Records to process below:

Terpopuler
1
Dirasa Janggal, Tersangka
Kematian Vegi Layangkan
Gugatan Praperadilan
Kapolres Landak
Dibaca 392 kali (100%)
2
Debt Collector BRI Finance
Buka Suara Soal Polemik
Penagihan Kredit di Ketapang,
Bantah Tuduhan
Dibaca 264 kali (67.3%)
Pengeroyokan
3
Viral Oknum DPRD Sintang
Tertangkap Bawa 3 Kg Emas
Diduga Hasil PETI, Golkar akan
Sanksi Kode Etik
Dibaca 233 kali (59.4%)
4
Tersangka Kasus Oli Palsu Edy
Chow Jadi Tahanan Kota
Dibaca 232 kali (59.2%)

End of Records to process.
Records to process below:

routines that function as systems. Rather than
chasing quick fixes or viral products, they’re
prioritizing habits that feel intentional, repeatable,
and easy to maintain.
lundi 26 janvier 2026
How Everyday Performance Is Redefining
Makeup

End of Records to process.
Records to process below:

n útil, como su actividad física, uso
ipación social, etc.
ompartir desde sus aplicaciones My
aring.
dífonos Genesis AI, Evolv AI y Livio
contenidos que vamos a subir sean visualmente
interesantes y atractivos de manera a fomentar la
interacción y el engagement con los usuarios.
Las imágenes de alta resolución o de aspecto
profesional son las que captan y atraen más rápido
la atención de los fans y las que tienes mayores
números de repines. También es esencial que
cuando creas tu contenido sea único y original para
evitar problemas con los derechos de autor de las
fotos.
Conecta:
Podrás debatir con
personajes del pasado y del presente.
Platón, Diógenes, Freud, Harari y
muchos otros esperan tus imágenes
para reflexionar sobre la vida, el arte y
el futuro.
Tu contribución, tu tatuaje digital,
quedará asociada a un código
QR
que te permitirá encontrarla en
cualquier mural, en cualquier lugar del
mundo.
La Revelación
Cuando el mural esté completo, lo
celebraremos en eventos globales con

End of Records to process.

Directions: Show the lines of the records above that mention "Tersangka".

Exercise response:
Dirasa Janggal, Tersangka
Tersangka Kasus Oli Palsu Edy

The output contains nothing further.